Tapping Into Home Equity
An October Wall Street Journal article tapped into one solution millennials are finding to buy homes now: asking parents to take out a HELOC to fund the full cost of their offspring’s desired home.
In cities where competition is fierce — big cities such as Washington, DC, Boston, and Seattle — even borrowers with high-paying jobs or large down payments are losing out to those who can pay in cash.
The article mentions a 20-something Olympic athlete whose parents took out a HELOC so he could pay $2.8 million in cash for his first home, a newly built property in Los Angeles. According to the Journal, his offer beat out four others.
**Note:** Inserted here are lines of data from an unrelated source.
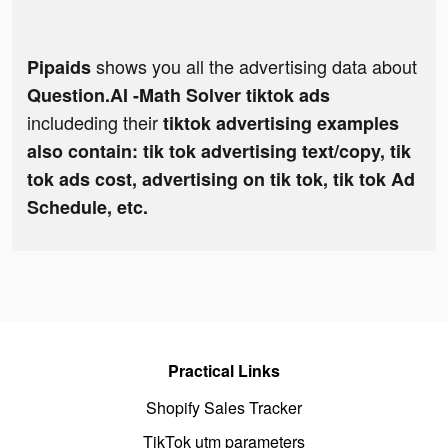
shows you all the advertising data about
Pipaids
Question.AI -Math Solver tiktok ads
includeding their
tiktok advertising examples
also contain: tik tok advertising text/copy, tik
tok ads cost, advertising on tik tok, tik tok Ad
Schedule, etc.
Practical Links
Shopify Sales Tracker
TikTok utm parameters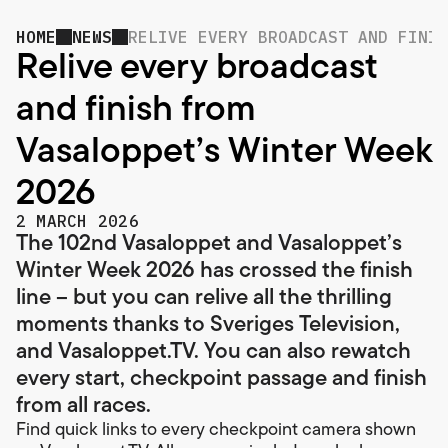
HOME
NEWS
RELIVE EVERY BROADCAST AND FINIS
Relive every broadcast
and finish from
Vasaloppet’s Winter Week
2026
2 MARCH 2026
The 102nd Vasaloppet and Vasaloppet’s
Winter Week 2026 has crossed the finish
line – but you can relive all the thrilling
moments thanks to Sveriges Television,
and Vasaloppet.TV. You can also rewatch
every start, checkpoint passage and finish
from all races.
Find quick links to every checkpoint camera shown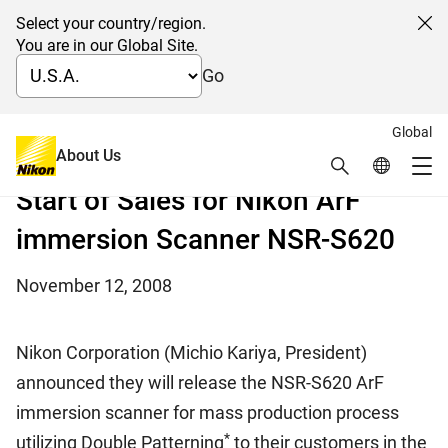
Select your country/region.
Cl
You are in our Global Site.
Go
Global
New immersion scanner for Double Patterning
About Us
Search
Global Netw
mass production
Me
Start of Sales for Nikon ArF
Global Navigation
immersion Scanner NSR-S620
November 12, 2008
Nikon Corporation (Michio Kariya, President)
announced they will release the NSR-S620 ArF
immersion scanner for mass production process
*
utilizing Double Patterning
to their customers in the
This strategy has obvious benefits, of course. Cash offers allow transactions to close quickly because the deals aren’t contingent on financing. In addition, in bidding wars, cash is more flexible than financing — especially if the purchase price is higher than the list price.
For this to work, however, parents must have enough equity in their homes to make the refinance worth it, and hard conversations will need to take place: “Dear Mom and Dad, so there’s this great house. How much is it? Well…here’s the thing…”
Repaying Over Time
In the above scenario, while one’s parents may buy the house, it’s most certainly not a gift.
It’s become more common for parents to act as their child’s personal mortgage lender, in fact, though there are federal guidelines regarding interest rates on these loans. Still, these rates are likely lower than the child might find on the open market.
One such repayment option is a rent-to-own agreement that transfers equity between parent and child. In a rent-to-own agreement, the borrower typically rents a property for a set amount of time (usually one to three years) after which he or she can purchase the house from the seller. It’s not as simple as it sounds, as certain terms and conditions must be met, but a rent-to-own agreement between parent and child can get him or her into a home with manageable monthly payments.
This kind of creative homebuying strategy isn’t for everybody — in fact, it’s hardly for anybody — and it’s certainly not for me. Sad to say, my parents don’t have millions in home equity lying around at my beck and call, and even if they did I wouldn’t ask.
If I’m to buy a house, I’d have to do it the old-fashioned way — save and save and save. But here’s the thing: will I ever afford one?
Will I Ever Buy A House?
In thinking about buying a home there are a slew of variables I must consider: my wants, needs, short-, and long-term financial picture.
I’ve lived in the Washington, DC, area my whole life. It’s a place I’ve grown to love and the place I could see myself settling down long-term. It’s also prohibitively expensive. The average DC home list price is $773,286, per Trulia, with a median sales price of $625,000. Those figures rank second and first on the list of most expensive home price by state.
I own a car I rarely use and doesn’t do speeds more than 60 mph. If I wanted to move further out from the city, I’d have to find a new way to work (or buy a new car) to which I’m not opposed. That’s just an added cost. Otherwise, to find a house that fits what I need in an area that’s not more than an hour from the city, I’d comfortably expect to find a listing price between $500,000 and $750,000.
Unfortunately for me, this is now a seller’s market. In September, Redfin reported the number of homes for sale nationally “plunged” 10.9% year-over-year, continuing the 24-month streak of declining inventory. New listings in September fell 7.7% year-over-year, leaving 3.3 months of supply. Less than six months of supply signals the market is tilted in favor of sellers. In addition, price-growth was strong, up 7.6% in September.
But say I do find a house I want on the lower end of that price spectrum. What then?
I’ve done a good job in my life building my credit score, and I’ve been fortunate to pay off my student loan debt before I’m 27. Still, I’m in no position to make an all cash-offer on anything and I don’t have enough saved to make the competitive (and needed) 20% down payment offer on a $500,000 house.
And while I wish I could find a starter home in a desirable neighborhood, take out an adjustable rate mortgage, and build equity and savings until it’s time to jump to a home in that higher price range, entry-level homes don’t exist as they once did. According to Harvard University’s Joint Center for Housing Studies, between 2004 and 2015, completions of homes under 1,800 square feet fell from 500,000 units to 136,000. Also, according to the report the number of townhouses started in 2016 was less than half the number started in 2005.
That’s, in part, because new build is bigger build.
Houses under 1,800 square feet make up 21% of building, down from 37% in 1999. The share of homes built over 3,000 square feet, however, has jumped 14 percentage points in that same timeframe, from 17% to 31%.
Also a concern: other people like me jumping into the housing market. As evidenced by housing supply, this is a seller’s market. As more millennials enter, won’t things tighten further? As rates rise, larger homes are built, and distressed sales slow, homebuying will only get more expensive in the foreseeable future. Will prices continue to rise? Will I rent for the rest of my life to live where I want? What can I do other than wait until I’ve saved enough?
Dear Mom and Dad, please send money.